* _What is required_: When the string "corrigir" appears in a line of the records, show the whole line.

[Page images and extracted text]
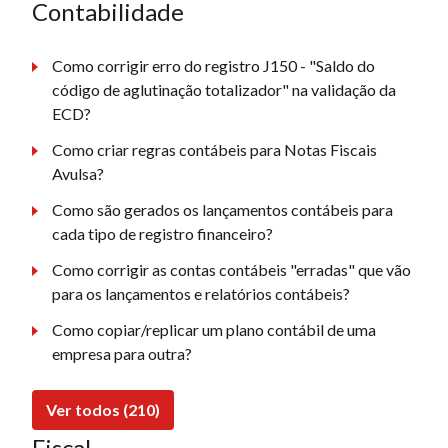
Contabilidade
Como corrigir erro do registro J150 - "Saldo do
código de aglutinação totalizador" na validação da
ECD?
Como criar regras contábeis para Notas Fiscais
Avulsa?
Como são gerados os lançamentos contábeis para
cada tipo de registro financeiro?
Como corrigir as contas contábeis "erradas" que vão
para os lançamentos e relatórios contábeis?
Como copiar/replicar um plano contábil de uma
empresa para outra?
Ver todos (210)
Fiscal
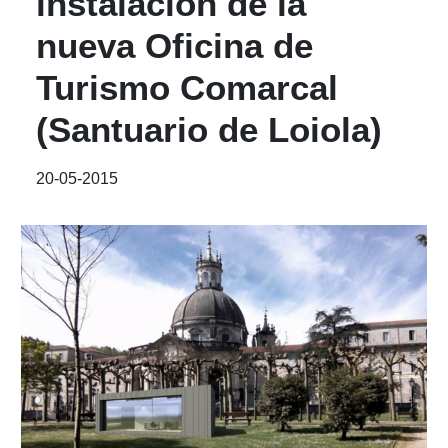
instalación de la
nueva Oficina de
Turismo Comarcal
(Santuario de Loiola)
20-05-2015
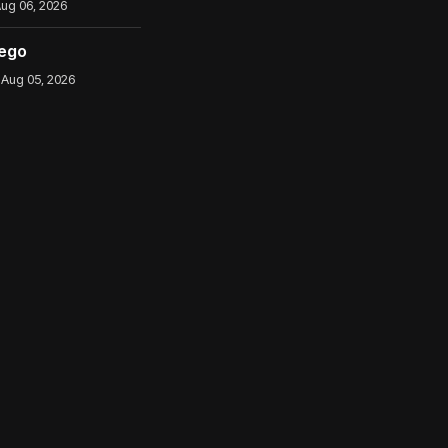
ug 06, 2026
iego
Aug 05, 2026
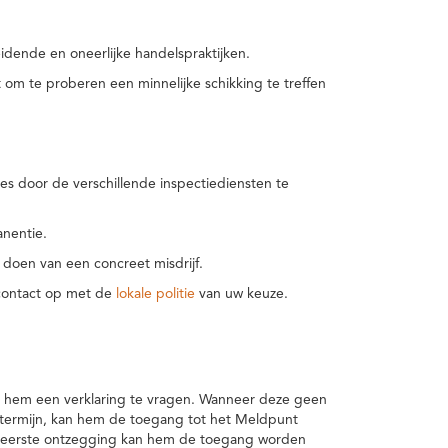
idende en oneerlijke handelspraktijken.
m te proberen een minnelijke schikking te treffen
es door de verschillende inspectiediensten te
nentie.
 doen van een concreet misdrijf.
 contact op met de
lokale politie
van uw keuze.
 hem een verklaring te vragen. Wanneer deze geen
 termijn, kan hem de toegang tot het Meldpunt
en eerste ontzegging kan hem de toegang worden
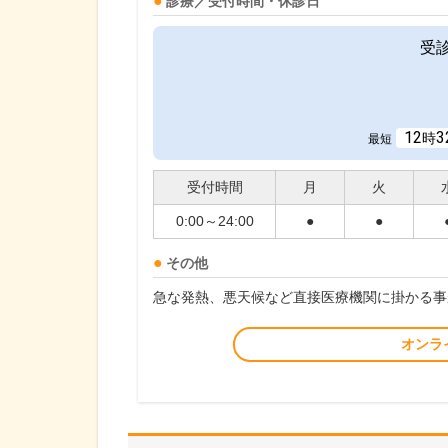
診療／受付時間・休診日
受
12
3
時
最短
受付時間
月
火
0:00～24:00
●
●
その他
急な発熱、悪天候など直接医療機関に掛かる事
オンラ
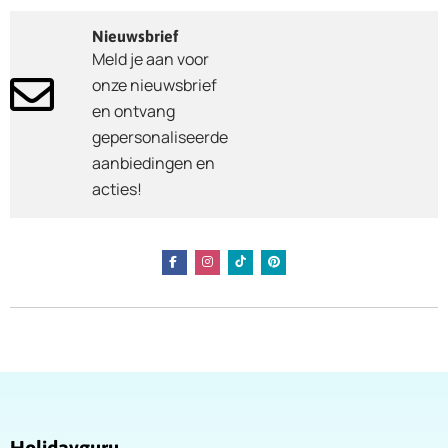
Nieuwsbrief
Meld je aan voor
onze nieuwsbrief
en ontvang
gepersonaliseerde
aanbiedingen en
acties!
Holidayguru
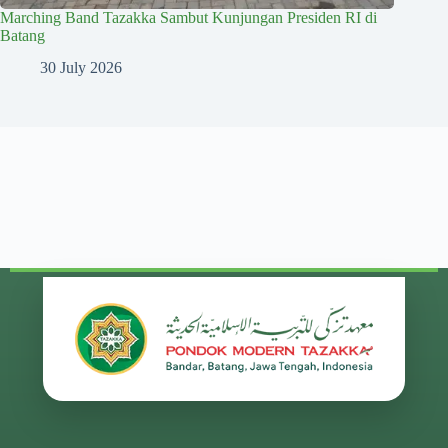
Marching Band Tazakka Sambut Kunjungan Presiden RI di
Batang
30 July 2026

* _Expected output_:
Como corrigir erro do registro J150 - "Saldo do
Como corrigir as contas contábeis "erradas" que vão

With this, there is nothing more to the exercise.